Key takeaways:
- Evidence supports the use of LLLT as a step 2 or 3 therapy for MGD-driven dry eye disease.
- Intense pulsed light appears to have a synergistic effect with LLLT.
Meibomian gland dysfunction is responsible for the majority of dry eye disease cases in clinical practice, yet a substantial proportion of patients achieve only partial and transient relief from conventional first-line therapies.
Warm compresses, lid hygiene, omega-3 supplementation, and topical anti-inflammatory agents remain foundational, but they do not fully address the underlying cellular and glandular pathology driving the disease.
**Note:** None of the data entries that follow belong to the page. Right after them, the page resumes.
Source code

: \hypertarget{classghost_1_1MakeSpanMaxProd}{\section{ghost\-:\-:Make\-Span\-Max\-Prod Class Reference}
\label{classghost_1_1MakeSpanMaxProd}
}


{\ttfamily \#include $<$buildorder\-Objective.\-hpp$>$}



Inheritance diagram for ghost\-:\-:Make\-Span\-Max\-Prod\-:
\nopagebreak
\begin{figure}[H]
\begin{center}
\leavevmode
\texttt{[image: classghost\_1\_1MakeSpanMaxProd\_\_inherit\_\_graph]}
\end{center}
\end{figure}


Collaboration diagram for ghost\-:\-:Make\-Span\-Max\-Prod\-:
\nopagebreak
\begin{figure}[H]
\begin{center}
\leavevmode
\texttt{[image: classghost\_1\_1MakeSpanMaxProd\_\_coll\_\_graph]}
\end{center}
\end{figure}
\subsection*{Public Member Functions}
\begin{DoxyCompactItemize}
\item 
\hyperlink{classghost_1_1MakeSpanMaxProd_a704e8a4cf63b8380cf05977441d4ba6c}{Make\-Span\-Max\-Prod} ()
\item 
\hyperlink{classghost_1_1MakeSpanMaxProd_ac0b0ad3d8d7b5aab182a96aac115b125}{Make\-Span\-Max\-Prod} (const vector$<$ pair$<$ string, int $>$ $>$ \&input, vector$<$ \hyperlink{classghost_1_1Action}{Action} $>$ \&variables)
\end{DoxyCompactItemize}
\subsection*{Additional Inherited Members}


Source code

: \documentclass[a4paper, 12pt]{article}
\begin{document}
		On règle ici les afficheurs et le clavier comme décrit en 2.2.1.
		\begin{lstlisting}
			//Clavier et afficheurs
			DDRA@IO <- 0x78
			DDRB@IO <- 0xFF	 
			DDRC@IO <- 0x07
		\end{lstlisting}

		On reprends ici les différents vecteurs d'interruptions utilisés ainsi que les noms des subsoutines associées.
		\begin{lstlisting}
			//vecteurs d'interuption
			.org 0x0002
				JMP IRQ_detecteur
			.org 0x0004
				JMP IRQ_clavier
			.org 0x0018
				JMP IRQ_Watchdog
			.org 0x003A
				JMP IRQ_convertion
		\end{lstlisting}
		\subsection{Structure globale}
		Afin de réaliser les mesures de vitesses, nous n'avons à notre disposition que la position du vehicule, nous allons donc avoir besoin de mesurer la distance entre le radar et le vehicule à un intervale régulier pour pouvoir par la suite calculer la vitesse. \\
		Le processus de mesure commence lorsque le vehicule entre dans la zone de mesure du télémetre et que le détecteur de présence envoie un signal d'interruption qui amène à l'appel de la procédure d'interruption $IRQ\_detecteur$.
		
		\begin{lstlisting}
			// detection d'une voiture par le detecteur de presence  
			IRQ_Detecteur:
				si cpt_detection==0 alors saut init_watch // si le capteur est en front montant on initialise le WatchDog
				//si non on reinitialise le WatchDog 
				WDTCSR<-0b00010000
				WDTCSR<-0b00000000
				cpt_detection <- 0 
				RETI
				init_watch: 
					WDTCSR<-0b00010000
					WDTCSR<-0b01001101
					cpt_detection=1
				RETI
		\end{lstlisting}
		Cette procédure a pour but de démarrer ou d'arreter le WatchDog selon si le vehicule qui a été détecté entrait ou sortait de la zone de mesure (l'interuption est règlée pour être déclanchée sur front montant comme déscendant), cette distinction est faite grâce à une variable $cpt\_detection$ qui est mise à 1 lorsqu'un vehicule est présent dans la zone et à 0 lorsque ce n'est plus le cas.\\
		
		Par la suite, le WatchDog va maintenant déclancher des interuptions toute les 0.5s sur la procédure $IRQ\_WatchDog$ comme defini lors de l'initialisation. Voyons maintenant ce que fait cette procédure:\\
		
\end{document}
Low-level light therapy (LLLT), a form of photobiomodulation, has emerged as a mechanism-directed, non-pharmacologic modality with a growing evidence base supporting its role in the management of MGD-related dry eye disease (Antwi et al., Chen et al., Chiang et al., de Freitas et al.).
How LLLT works
Photobiomodulation operates through the absorption of low-power red or near-infrared light — typically in the 600 to 1,100 nm wavelength range — by mitochondrial chromophores in target tissues (de Freitas et al.). The primary photoacceptor is cytochrome c oxidase (CCO), the terminal enzyme of the mitochondrial electron transport chain. Under conditions of cellular stress or chronic inflammation, excess nitric oxide competitively inhibits CCO, suppressing electron transport and reducing adenosine triphosphate (ATP) production. LLLT photodissociates this inhibitory nitric oxide from CCO, restoring electron transport chain activity, increasing mitochondrial membrane potential, and upregulating ATP synthesis throughout the cell.